El mundo rico no es inmune. California está en una
de sus fases estables, pero no está claro que haya dejado su adicción a
los arreglos rápidos a través de referendums, y su gobierno todavía pone
trabas a su sector privado.
En la zona sur de Europa, tanto gobierno como
negocios evitaron la realidad con desdén argentino. La demanda petulante
de Italia para que las agencias de calificación tengan en cuenta su
"riqueza cultural", en lugar de mirar tan de cerca sus dudosas finanzas
gubernamentales, sonó a la señora Fernández. La Unión Europea protege a
España o a Grecia de una escalada hacia la autarquía. ¿Pero qué pasaría
si la zona euro se quebrara?
El mayor peligro, sin embargo, yace en el mundo
emergente, donde el progreso ininterrumpido hacia la prosperidad está
empezando a ser visto como imparable. Demasiados países emergieron por
las exportaciones de materias primas, pero descuidando sus
instituciones.
Con una China menos hambrienta de materiales
crudos, sus debilidades podrían quedar expuestas como quedó la
Argentina. El populismo acecha a muchos países emergentes: las
constituciones están bajo presión. Demasiado dependiente del petróleo y
del gas, gobernada por cleptómanos equipados con un peligroso y alto
amor propio, Rusia llena muchos casilleros.
Pero incluso Brasil ha coqueteado con el
nacionalismo económico, mientras que, en Turquía, el autocrático Recep
Tayyip Erdogan está combinando Evita con Islam.

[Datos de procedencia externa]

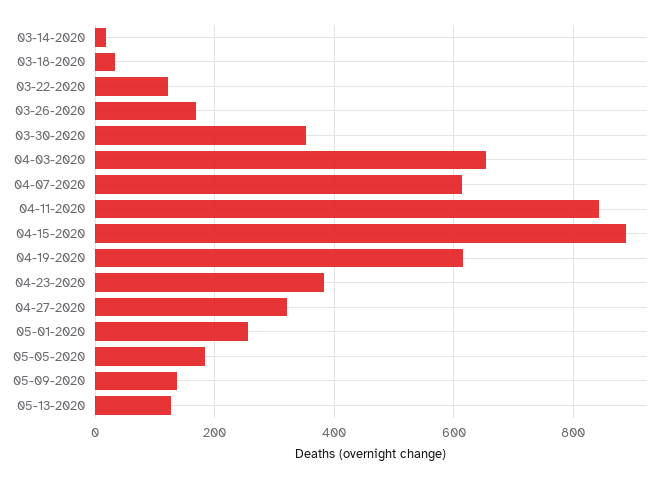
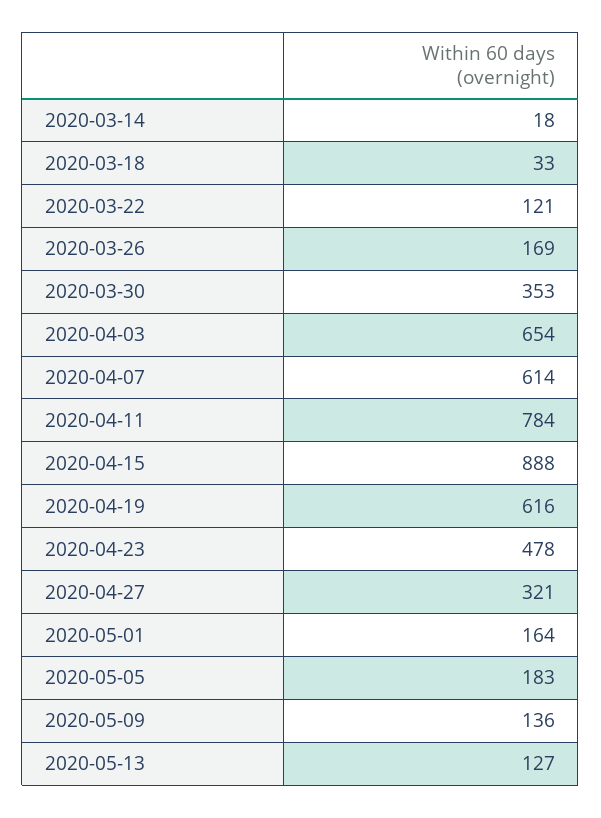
04-11-2020: 840 -> 784
04-23-2020: 380 -> 478
05-01-2020: 260 -> 164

En muchas partes del
Asia emergente, incluyendo a China e India, el capitalismo "compinche"
está a la orden del día.
La inequidad está alimentando la misma ira que produjeron los Perón.
La lección de la parábola de la Argentina es que
los buenos gobiernos importan. Tal vez fue aprendido. Pero lo más
probable es que dentro de 100 años el mundo vea otra Argentina -un país
del futuro que quedó atrapado en el pasado.